Miss Information – Water in the Fuel Tank: Trump Cuts Taxes, Economy Sputters
By Judy Gordon, DPSC Secretary
Republicans promised the 2017 Tax Cut and Jobs Act (TCJA) would pay for itself by stimulating economic growth. They argued that federal tax revenues would rise because of higher wages, increased investment, and higher corporate profits. These higher tax revenues would offset the act’s tax cuts.
Were the tax cuts “rocket fuel” for the economy as Trump promised?
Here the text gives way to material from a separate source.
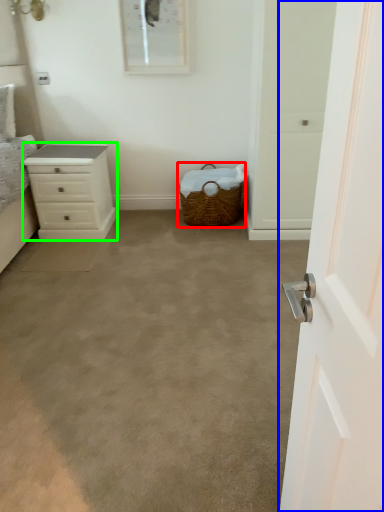
Question: Estimate the real-world distances between objects in this image. Which object is farther from picnic basket (highlighted by a red box), door (highlighted by a blue box) or chest of drawers (highlighted by a green box)?

Choices:
 (A) door
 (B) chest of drawers

Answer: (A)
Not even close.
A joint study by the Center for Popular Democracy and the Economic Policy Institute found that two years after enactment of the TCJA, “. . . President Trump’s tax bill did not increase wages for working people, failed to spur business investments, decreased corporate tax revenues, and boosted stock buybacks in its wake.”
While wage growth accelerated in 2018, it was driven by economic factors other than the tax cuts. Wage growth subsequently leveled off and then decelerated in 2019.
Investment increased in 2018, but, again, for reasons not attributable to the tax cuts. Investment declined the following year.
Rather than the tax cuts paying for themselves, 2019 saw the lowest corporate tax revenues as a percentage of GDP in the past 50 years excluding periods of recession.
The act also encouraged companies to repatriate funds previously held overseas. But rather than putting these funds toward wages and investment, companies indulged in massive stock buybacks, further enriching corporate executives and shareholders at the expense of increased wages and benefits for workers.
Republicans and, unfortunately, some Democrats now object to raising the corporate tax rate to fund President Biden’s proposed infrastructure plan. Given the failure of the Trump tax cut to improve the economy, this objection underscores the obvious: the tax reductions were nothing more than a massive gift to the rich, not a method for boosting the economy or helping working people.